* Questions on the material *
a. In the text on performance measures, what is the usual measure of success for a commercial enterprise?
b. List every group that the text on performance measures names as defining "bottom line" differently.

Implementing performance measures
In an effort to operate more like businesses, local governments are reassessing how they measure their own performances and that of their employees. To further that effort, local governments are updating many of the criteria used in the past.
Over the years, the questions that would have provided performance measurement information have changed. For example, in evaluating effectiveness in the provision of health care, does the local government count the number of sick people who are treated at the health department, or does it count the number of healthy people who do not need treatment? Similarly, in evaluating public safety, should local government officials consider the number of criminals arrested or the total reduction in crime? Is a good fire department one that successfully fights many fires or one that educates the public to prevent fires?
The measure of success
For a commercial enterprise, the usual measure of success is fairly straightforward: It is the bottom line – the profit. Each division and subdivision can be judged to a large extent by its contribution to that profitability.
That is not true for government, because there is no such thing as profit and because the definition of “bottom line” differs among elected officials, employees, taxpayers, residents and business owners.

Items from a dataset
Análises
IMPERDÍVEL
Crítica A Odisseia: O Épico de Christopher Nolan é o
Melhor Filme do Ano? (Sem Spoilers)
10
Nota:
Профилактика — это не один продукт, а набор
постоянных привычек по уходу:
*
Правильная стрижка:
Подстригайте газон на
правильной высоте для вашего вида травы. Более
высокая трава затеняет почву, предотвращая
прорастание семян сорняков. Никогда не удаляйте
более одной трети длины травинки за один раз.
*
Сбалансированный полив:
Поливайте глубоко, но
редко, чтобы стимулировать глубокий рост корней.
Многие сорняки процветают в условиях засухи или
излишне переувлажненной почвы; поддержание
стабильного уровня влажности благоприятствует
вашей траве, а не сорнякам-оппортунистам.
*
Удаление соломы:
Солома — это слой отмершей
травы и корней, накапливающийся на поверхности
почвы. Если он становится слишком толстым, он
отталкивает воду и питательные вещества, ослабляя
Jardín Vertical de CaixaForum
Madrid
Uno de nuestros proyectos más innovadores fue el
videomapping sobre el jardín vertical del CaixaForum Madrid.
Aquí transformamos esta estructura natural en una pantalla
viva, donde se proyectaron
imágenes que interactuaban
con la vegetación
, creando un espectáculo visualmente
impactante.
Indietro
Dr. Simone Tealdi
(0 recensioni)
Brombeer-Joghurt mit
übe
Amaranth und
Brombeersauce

* Outputs by task *
a. The bottom line, which is the profit.

b. Elected officials, employees, taxpayers, residents and business owners.